TRY IT —
Transcribe exactly the lines below that begin at the line with "56: (124, 48)" and stop after the line with "20: (598, 524)", leaving out every picture.

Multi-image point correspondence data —
##############################
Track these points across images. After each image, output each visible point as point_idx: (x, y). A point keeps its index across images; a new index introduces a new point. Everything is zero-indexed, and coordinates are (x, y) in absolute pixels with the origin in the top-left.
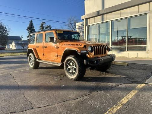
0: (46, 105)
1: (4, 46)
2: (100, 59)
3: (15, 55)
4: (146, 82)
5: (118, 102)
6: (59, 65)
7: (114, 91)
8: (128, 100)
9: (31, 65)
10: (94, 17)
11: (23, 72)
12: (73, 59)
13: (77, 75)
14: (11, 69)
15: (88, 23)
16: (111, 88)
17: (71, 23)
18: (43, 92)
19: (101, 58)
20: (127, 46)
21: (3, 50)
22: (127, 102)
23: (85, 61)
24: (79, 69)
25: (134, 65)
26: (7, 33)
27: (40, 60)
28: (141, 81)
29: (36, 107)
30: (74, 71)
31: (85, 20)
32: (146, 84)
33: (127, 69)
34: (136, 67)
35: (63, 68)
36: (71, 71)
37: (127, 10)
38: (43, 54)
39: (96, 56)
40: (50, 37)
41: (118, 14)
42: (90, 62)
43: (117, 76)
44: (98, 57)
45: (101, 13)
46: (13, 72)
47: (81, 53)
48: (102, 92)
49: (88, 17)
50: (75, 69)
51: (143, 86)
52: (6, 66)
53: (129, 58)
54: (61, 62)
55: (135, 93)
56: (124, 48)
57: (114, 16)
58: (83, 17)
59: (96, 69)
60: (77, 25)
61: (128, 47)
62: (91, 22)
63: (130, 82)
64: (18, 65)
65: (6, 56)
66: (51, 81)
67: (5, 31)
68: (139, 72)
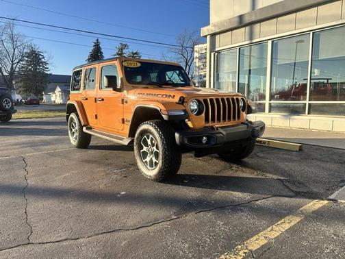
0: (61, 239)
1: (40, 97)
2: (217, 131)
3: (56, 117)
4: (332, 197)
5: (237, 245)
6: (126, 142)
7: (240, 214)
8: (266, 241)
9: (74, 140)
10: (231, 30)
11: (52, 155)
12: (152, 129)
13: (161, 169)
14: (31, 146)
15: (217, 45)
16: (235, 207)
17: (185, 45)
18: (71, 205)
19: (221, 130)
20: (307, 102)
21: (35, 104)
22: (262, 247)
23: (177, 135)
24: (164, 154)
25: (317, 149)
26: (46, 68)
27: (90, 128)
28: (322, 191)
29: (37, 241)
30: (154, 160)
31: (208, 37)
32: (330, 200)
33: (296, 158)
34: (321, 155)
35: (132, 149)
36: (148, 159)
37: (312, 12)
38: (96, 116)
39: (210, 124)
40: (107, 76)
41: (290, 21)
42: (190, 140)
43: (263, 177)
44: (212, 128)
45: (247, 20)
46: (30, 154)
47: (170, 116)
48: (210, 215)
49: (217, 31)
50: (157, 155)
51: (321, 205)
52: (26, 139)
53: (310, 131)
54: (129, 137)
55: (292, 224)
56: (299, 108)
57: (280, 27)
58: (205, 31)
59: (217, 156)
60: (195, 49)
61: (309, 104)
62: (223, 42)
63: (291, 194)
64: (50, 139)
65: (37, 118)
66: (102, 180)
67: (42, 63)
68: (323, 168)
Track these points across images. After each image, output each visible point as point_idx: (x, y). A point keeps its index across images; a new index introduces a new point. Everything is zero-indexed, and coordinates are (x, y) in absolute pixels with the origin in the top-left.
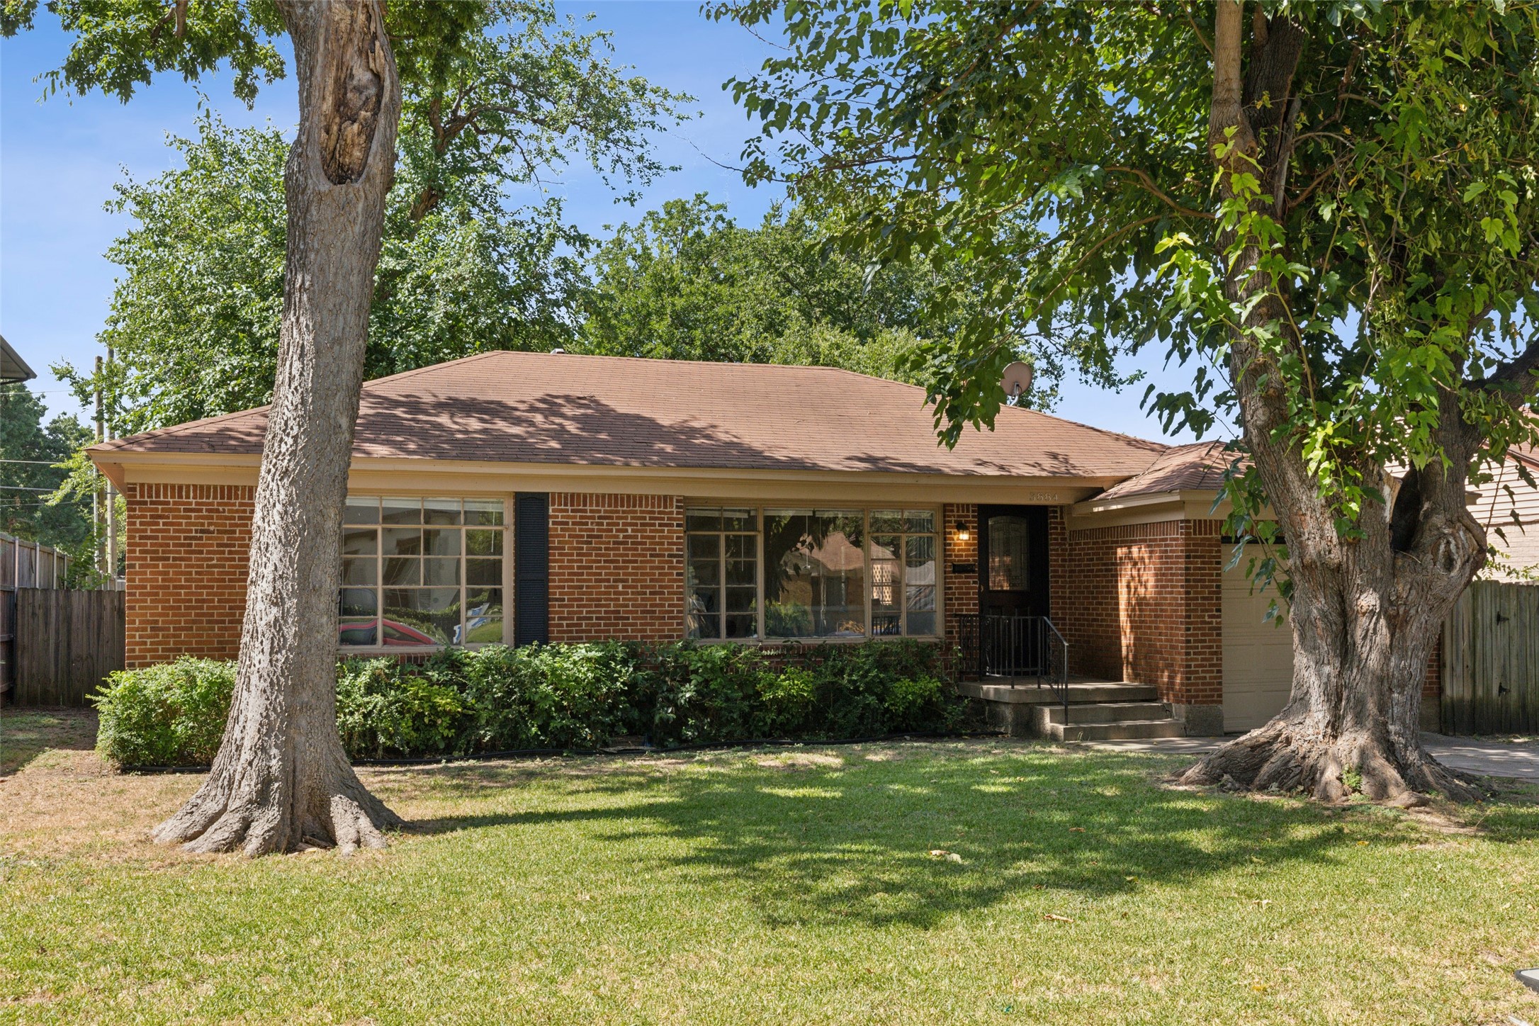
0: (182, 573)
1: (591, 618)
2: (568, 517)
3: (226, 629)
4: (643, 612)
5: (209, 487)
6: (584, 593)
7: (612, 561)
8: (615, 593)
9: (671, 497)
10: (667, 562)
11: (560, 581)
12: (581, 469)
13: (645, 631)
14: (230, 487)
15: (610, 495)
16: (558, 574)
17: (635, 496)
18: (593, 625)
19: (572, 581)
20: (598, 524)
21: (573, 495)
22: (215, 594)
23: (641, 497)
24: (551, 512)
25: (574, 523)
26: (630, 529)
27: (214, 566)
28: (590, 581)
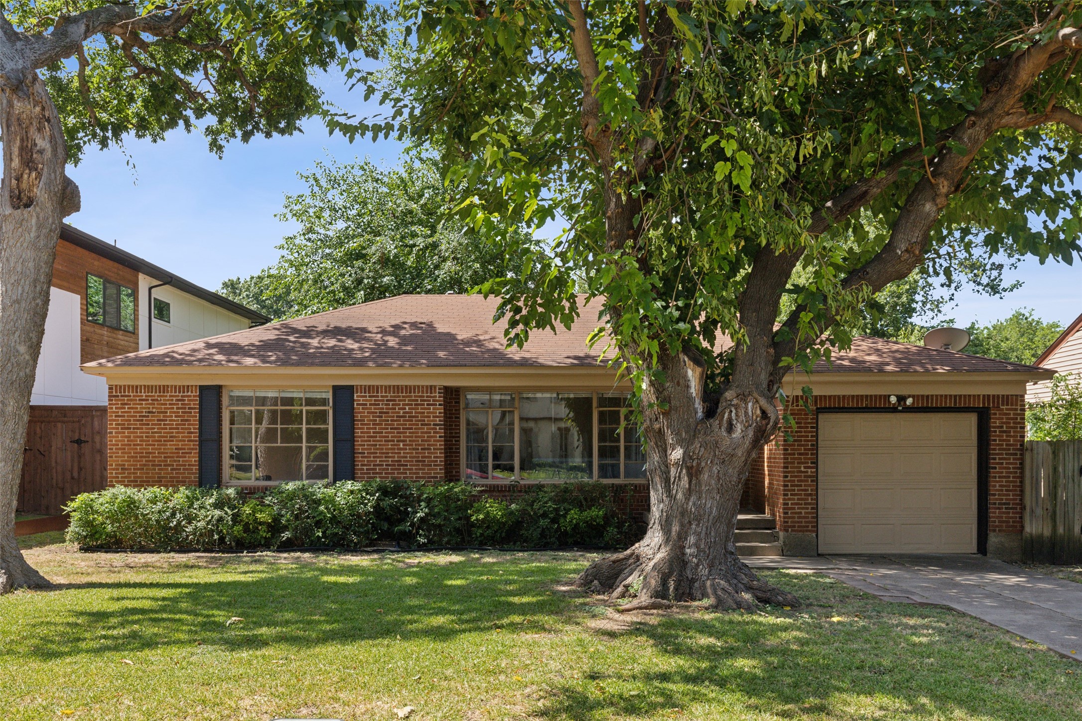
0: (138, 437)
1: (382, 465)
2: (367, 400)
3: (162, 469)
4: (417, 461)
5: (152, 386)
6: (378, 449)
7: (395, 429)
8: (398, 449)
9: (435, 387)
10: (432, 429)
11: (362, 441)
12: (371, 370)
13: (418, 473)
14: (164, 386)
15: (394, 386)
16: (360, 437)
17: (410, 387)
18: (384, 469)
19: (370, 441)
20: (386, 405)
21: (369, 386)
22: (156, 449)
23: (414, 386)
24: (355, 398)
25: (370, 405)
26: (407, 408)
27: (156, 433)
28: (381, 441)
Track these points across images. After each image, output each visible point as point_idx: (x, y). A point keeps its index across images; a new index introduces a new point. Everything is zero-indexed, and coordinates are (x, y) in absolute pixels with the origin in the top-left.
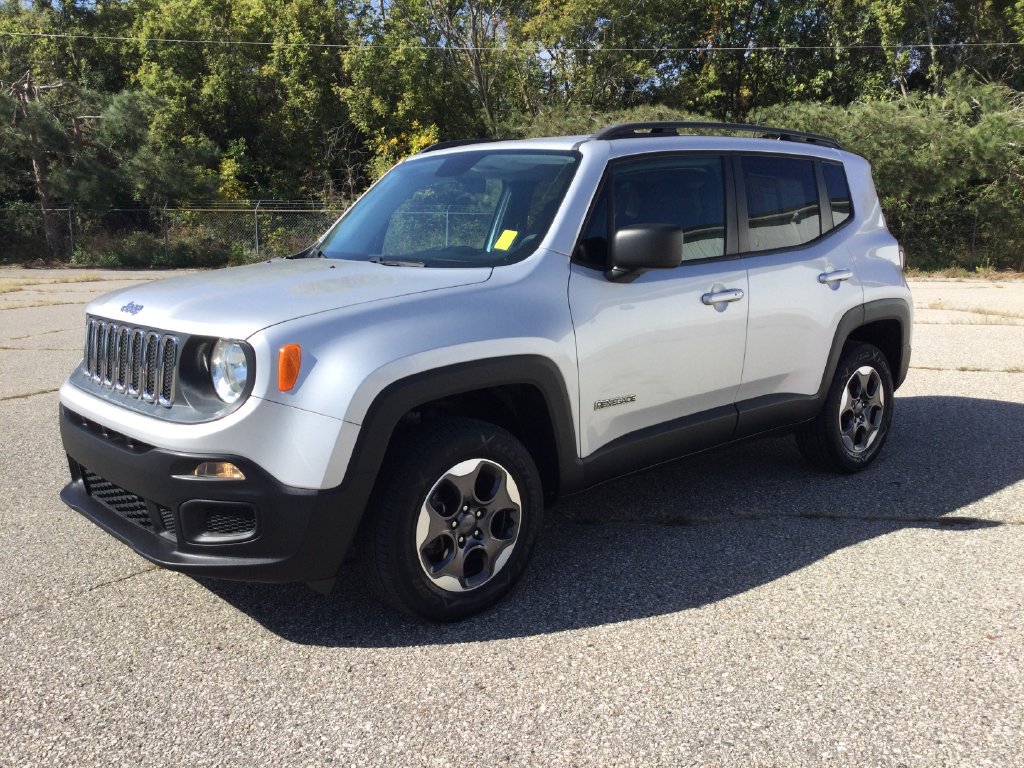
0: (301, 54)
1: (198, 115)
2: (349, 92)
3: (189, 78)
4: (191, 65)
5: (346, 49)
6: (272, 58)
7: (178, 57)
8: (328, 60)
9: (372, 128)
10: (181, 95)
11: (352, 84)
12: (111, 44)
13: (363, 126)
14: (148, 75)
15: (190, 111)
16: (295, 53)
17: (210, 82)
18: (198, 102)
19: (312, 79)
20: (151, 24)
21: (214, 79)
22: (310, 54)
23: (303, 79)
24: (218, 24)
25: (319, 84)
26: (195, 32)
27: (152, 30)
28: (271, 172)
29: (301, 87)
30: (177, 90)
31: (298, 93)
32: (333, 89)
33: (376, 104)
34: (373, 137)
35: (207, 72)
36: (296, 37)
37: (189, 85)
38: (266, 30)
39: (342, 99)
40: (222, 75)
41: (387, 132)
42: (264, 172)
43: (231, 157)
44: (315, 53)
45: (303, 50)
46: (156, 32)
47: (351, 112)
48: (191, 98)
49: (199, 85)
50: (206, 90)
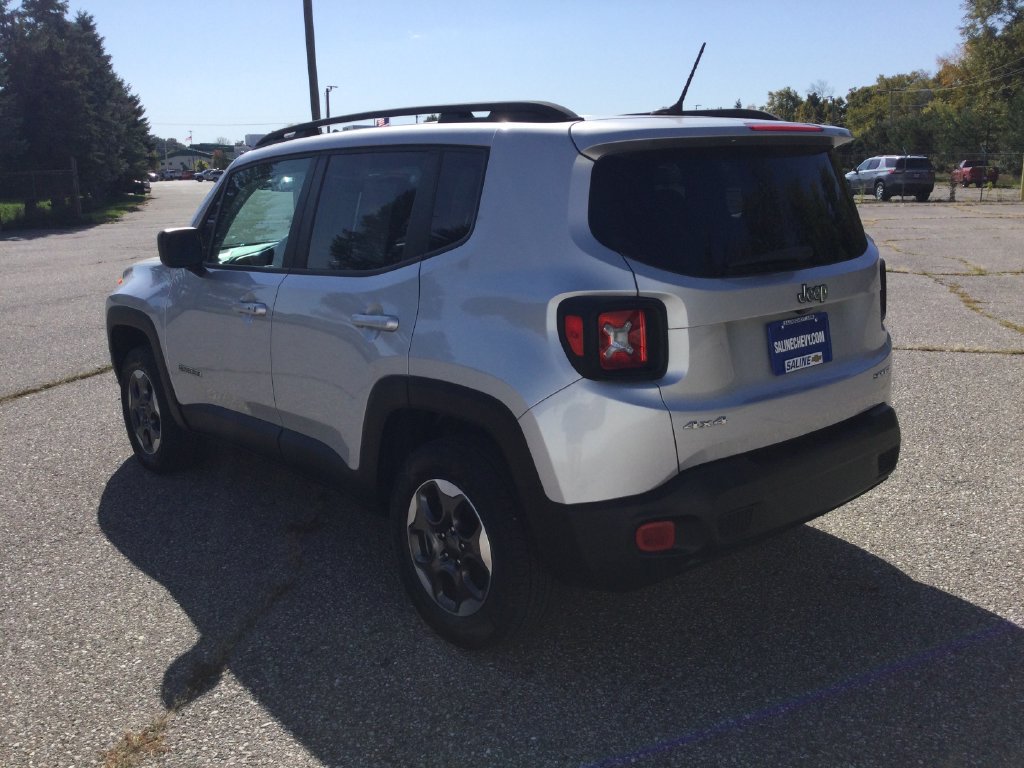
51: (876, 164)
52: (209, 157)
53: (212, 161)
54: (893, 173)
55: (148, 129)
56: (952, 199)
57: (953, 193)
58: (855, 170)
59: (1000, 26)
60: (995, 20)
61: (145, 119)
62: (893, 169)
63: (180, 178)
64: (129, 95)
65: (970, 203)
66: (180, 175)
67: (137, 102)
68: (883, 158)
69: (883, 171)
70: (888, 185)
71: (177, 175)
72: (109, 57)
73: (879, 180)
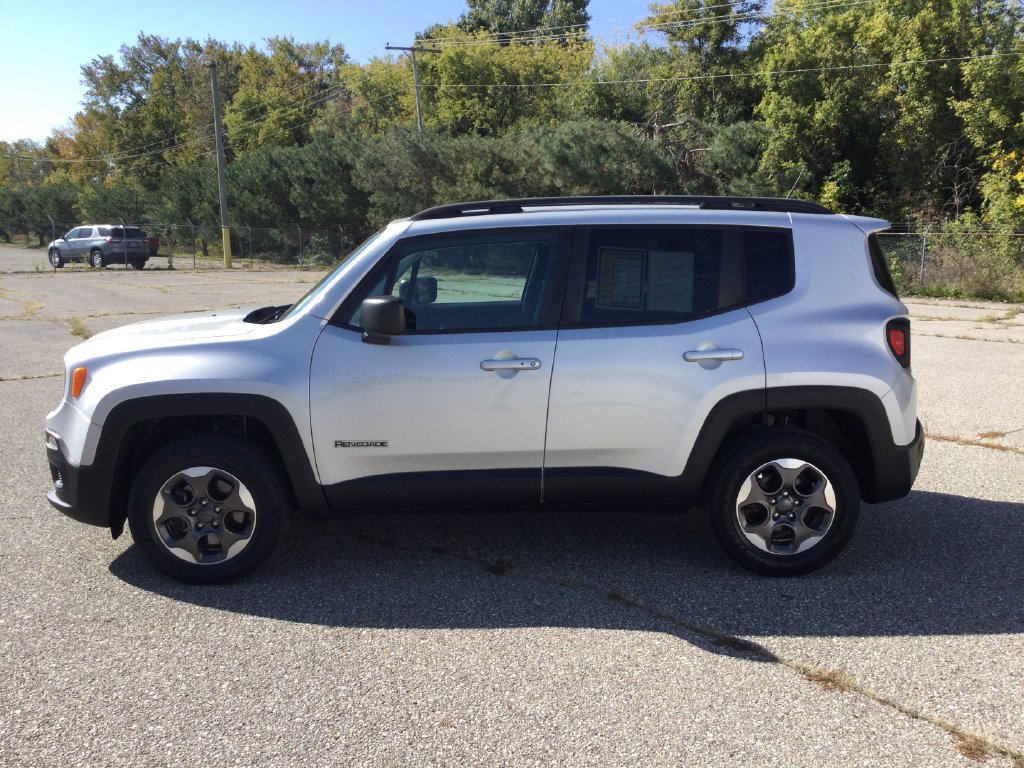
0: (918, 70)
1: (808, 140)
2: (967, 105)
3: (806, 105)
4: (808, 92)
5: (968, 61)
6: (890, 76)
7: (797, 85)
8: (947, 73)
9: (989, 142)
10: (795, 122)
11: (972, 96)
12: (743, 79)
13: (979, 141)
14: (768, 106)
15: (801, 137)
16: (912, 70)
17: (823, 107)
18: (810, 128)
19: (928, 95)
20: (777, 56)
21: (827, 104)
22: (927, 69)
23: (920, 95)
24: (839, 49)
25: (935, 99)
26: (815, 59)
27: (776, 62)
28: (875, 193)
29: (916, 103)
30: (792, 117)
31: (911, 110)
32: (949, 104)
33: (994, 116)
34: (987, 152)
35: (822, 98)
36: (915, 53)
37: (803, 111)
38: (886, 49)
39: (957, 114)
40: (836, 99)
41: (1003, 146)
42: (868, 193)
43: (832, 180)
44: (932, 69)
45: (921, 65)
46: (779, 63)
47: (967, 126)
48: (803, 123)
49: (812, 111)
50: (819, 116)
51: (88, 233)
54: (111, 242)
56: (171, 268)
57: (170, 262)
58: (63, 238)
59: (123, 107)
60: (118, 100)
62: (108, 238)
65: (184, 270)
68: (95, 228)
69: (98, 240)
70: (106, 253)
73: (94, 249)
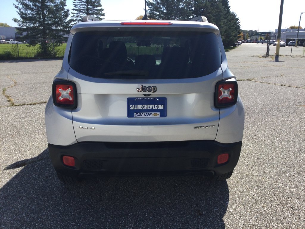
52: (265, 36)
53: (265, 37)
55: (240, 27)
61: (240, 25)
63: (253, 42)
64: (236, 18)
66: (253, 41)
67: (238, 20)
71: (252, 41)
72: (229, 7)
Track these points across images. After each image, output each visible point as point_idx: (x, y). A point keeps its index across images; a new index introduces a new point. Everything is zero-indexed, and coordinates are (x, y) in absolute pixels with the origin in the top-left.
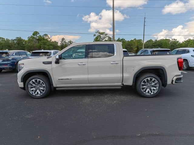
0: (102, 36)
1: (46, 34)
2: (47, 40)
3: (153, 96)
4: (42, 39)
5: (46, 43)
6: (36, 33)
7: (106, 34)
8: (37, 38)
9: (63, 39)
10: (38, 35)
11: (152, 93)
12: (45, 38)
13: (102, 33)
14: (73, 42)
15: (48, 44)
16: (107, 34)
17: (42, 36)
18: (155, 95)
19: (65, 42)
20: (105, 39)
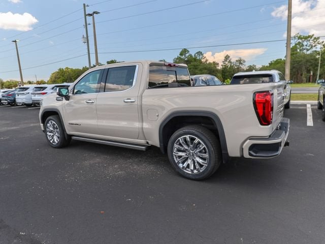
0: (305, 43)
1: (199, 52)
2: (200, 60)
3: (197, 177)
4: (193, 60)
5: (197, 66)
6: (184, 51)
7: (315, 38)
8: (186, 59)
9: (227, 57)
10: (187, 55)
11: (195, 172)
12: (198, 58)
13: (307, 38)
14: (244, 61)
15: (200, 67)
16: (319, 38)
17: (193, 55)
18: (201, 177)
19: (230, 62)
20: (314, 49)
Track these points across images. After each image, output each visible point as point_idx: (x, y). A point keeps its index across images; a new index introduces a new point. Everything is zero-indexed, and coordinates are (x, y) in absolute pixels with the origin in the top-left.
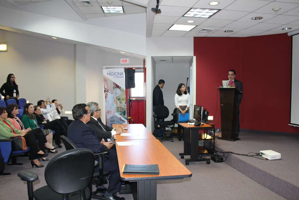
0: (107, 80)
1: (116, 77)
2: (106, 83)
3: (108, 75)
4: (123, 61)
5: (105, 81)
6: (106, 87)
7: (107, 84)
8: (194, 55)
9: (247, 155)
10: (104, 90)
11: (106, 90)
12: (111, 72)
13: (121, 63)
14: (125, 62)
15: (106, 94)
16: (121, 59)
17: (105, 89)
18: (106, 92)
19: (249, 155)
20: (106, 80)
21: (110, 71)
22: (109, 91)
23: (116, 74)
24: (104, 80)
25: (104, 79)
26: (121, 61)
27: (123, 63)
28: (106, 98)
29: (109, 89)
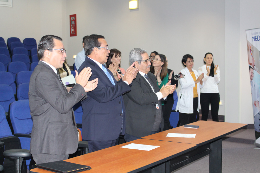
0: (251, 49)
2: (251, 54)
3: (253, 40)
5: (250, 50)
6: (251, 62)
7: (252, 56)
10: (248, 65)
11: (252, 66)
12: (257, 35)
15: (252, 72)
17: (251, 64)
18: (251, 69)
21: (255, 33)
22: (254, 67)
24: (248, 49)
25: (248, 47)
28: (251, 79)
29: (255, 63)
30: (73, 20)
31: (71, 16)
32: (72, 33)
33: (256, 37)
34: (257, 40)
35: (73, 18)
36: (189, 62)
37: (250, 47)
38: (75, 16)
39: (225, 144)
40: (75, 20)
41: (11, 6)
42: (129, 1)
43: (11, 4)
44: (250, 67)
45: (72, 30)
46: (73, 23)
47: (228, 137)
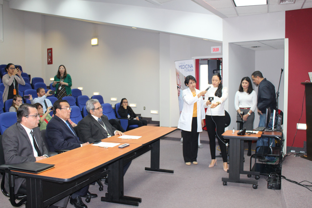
##############################
ANSWER BOX —
56: (124, 48)
57: (114, 16)
58: (83, 17)
59: (96, 69)
60: (77, 25)
61: (128, 47)
62: (91, 22)
63: (130, 82)
64: (18, 65)
65: (6, 56)
66: (51, 81)
67: (5, 31)
68: (139, 72)
0: (61, 239)
1: (40, 97)
2: (217, 131)
3: (56, 117)
4: (332, 197)
5: (237, 245)
6: (126, 142)
7: (240, 214)
8: (266, 241)
9: (74, 140)
10: (231, 30)
11: (52, 155)
12: (152, 129)
13: (161, 169)
14: (31, 146)
15: (217, 45)
16: (235, 207)
17: (185, 45)
18: (71, 205)
19: (221, 130)
20: (307, 102)
21: (35, 104)
22: (262, 247)
23: (177, 135)
24: (164, 154)
25: (317, 149)
26: (46, 68)
27: (90, 128)
28: (322, 191)
29: (37, 241)
30: (154, 160)
31: (208, 37)
32: (330, 200)
33: (296, 158)
34: (321, 155)
35: (132, 149)
36: (148, 159)
37: (312, 12)
38: (96, 116)
39: (210, 124)
40: (107, 76)
41: (290, 21)
42: (190, 140)
43: (263, 177)
44: (212, 128)
45: (247, 20)
46: (30, 154)
47: (170, 116)
48: (210, 215)
49: (217, 31)
50: (157, 155)
51: (321, 205)
52: (26, 139)
53: (310, 131)
54: (129, 137)
55: (292, 224)
56: (299, 108)
57: (280, 27)
58: (205, 31)
59: (217, 156)
60: (195, 49)
61: (309, 104)
62: (223, 42)
63: (291, 194)
64: (50, 139)
65: (37, 118)
66: (102, 180)
67: (42, 63)
68: (323, 168)
Track these points across images. After each image, output each visible point as point_idx: (x, y). A point keeps its index across images; a new index introduces a new point. Everything is zero-indexed, and coordinates are (x, y) in absolute pixels with the origin in the top-left.
0: (182, 573)
1: (591, 618)
2: (568, 517)
3: (226, 629)
4: (643, 612)
5: (209, 487)
6: (584, 593)
7: (612, 561)
8: (615, 593)
9: (671, 497)
10: (667, 562)
11: (560, 581)
12: (581, 469)
13: (645, 631)
14: (230, 487)
15: (610, 495)
16: (558, 574)
17: (635, 496)
18: (593, 625)
19: (572, 581)
20: (598, 524)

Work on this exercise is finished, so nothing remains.